◆ TASK PROMPT ◆
Scan the data below for the string "blockchain". Show every line where it turns up.

======

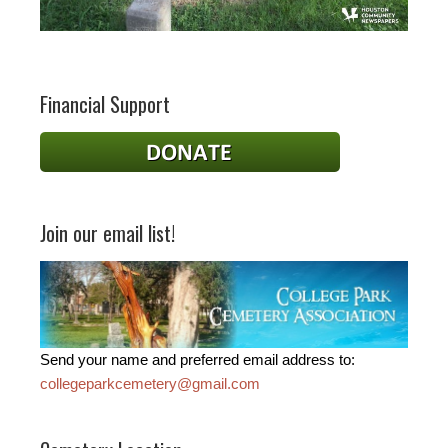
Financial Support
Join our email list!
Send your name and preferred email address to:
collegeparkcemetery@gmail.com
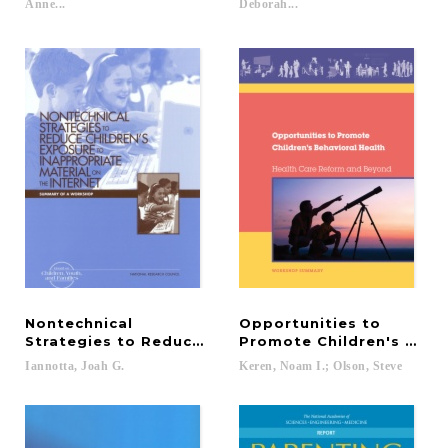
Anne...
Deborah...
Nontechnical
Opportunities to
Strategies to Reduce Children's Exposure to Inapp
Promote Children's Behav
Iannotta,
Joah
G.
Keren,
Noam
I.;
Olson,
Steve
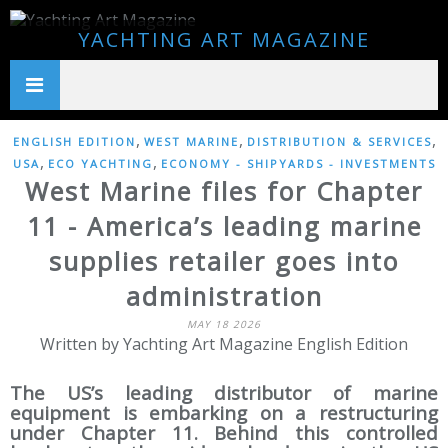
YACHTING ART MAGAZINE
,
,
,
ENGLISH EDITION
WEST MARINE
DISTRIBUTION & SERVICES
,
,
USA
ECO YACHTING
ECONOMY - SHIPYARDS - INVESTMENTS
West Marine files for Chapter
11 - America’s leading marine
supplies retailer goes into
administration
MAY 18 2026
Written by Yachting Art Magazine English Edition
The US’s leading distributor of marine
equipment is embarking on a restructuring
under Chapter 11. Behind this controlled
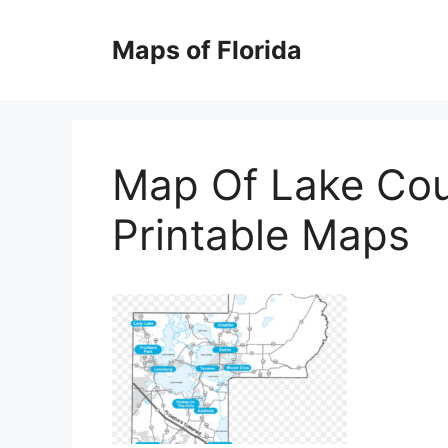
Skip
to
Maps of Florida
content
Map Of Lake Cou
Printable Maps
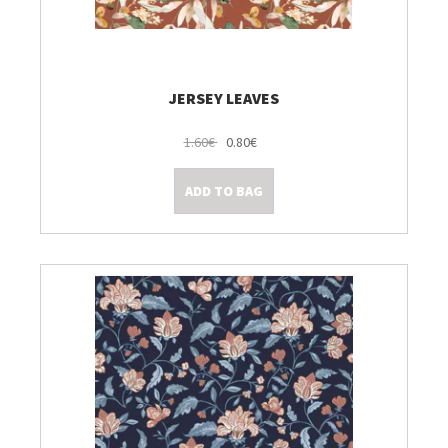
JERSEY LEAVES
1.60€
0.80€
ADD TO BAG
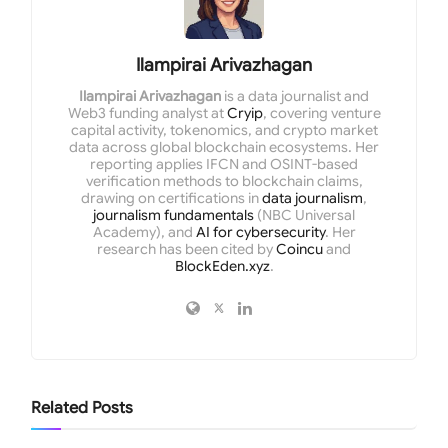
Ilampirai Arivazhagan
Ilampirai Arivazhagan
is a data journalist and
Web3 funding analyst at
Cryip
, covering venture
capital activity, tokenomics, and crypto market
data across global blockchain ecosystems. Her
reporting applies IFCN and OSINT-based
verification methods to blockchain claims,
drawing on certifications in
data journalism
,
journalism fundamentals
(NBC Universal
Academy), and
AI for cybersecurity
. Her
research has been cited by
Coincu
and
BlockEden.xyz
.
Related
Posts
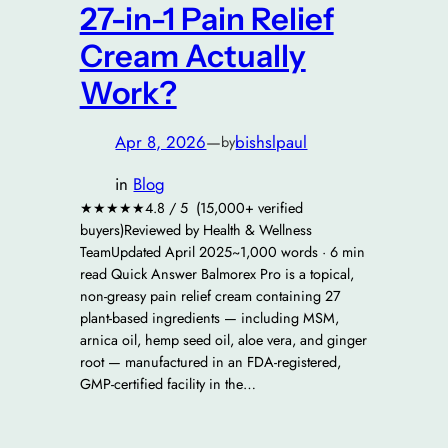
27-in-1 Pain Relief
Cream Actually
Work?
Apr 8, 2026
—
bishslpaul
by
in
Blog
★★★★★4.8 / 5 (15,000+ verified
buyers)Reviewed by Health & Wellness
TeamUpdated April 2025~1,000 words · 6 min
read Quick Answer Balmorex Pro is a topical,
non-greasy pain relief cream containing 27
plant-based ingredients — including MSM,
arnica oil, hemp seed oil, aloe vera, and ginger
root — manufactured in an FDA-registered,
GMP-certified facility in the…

======

◆ SOLUTION TO THE PROBLEM ◆
data across global blockchain ecosystems. Her
verification methods to blockchain claims,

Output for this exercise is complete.